Items from a data source
□ □ □ □ □

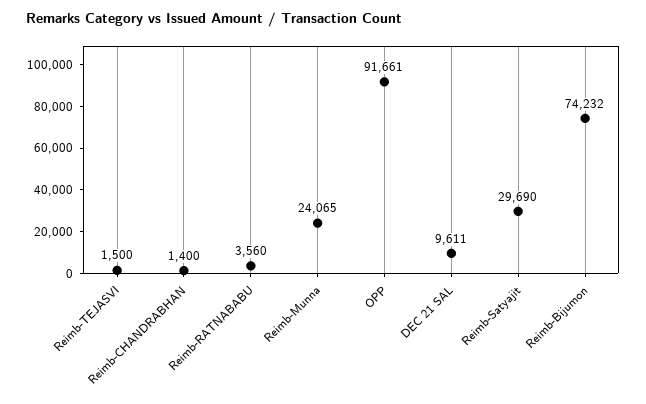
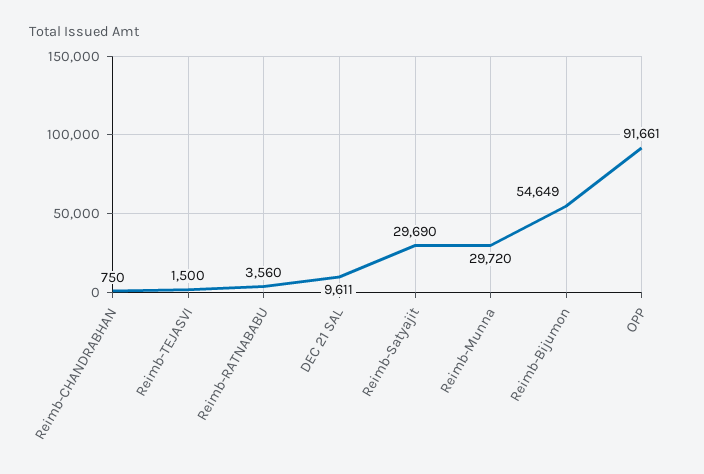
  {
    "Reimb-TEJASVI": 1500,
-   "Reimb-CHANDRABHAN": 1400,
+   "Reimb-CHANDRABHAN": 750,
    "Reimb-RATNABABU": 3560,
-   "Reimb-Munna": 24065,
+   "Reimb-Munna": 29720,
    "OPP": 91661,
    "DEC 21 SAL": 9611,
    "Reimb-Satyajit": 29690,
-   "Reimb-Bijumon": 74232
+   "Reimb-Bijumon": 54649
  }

□ □ □ □ □

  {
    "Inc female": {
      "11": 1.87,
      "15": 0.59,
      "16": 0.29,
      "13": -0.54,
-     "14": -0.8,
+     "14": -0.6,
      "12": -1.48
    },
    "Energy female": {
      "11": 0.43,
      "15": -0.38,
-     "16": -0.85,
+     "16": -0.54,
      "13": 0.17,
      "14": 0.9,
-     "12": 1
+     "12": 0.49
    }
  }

□ □ □ □ □

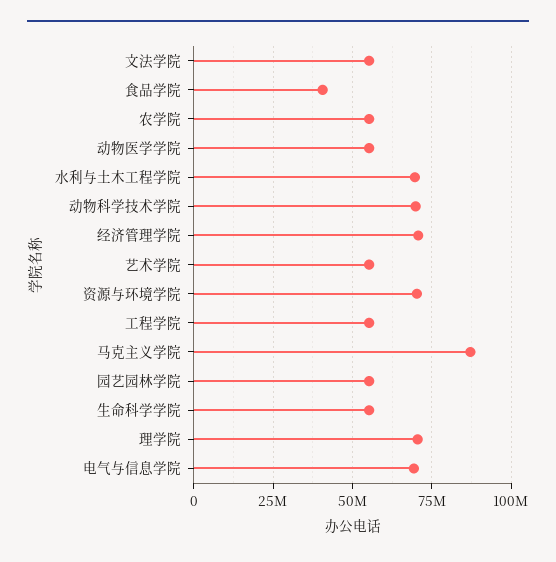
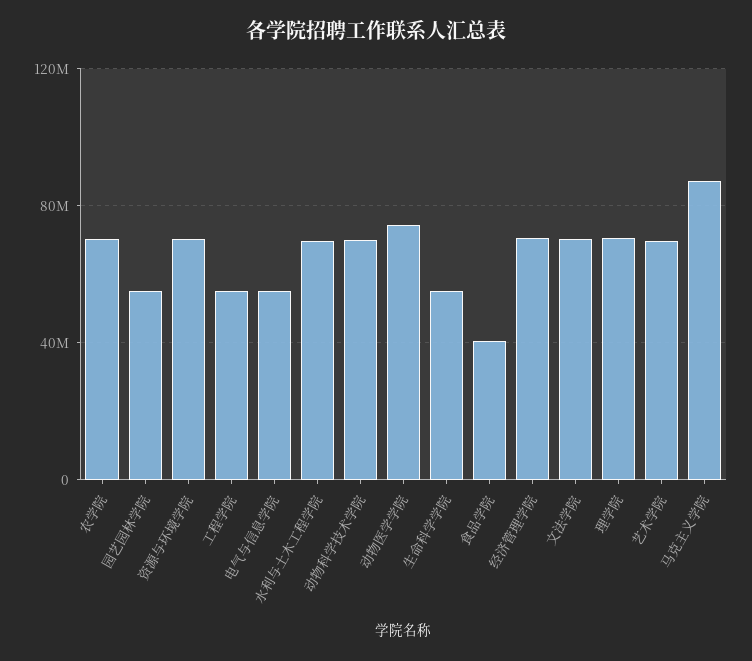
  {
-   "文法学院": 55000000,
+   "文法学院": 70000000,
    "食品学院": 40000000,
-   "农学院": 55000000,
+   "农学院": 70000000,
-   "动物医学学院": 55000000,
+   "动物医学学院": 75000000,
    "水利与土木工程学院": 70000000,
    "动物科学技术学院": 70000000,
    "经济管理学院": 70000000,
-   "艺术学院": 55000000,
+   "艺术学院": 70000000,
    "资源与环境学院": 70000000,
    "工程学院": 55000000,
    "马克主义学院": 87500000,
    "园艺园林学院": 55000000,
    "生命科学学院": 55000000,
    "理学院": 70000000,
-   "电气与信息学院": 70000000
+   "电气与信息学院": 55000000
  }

□ □ □ □ □

#### [Work instructions]
Pull every line with "电气与信息学院" from the records.

#### [Expected answer]
-   "电气与信息学院": 70000000
+   "电气与信息学院": 55000000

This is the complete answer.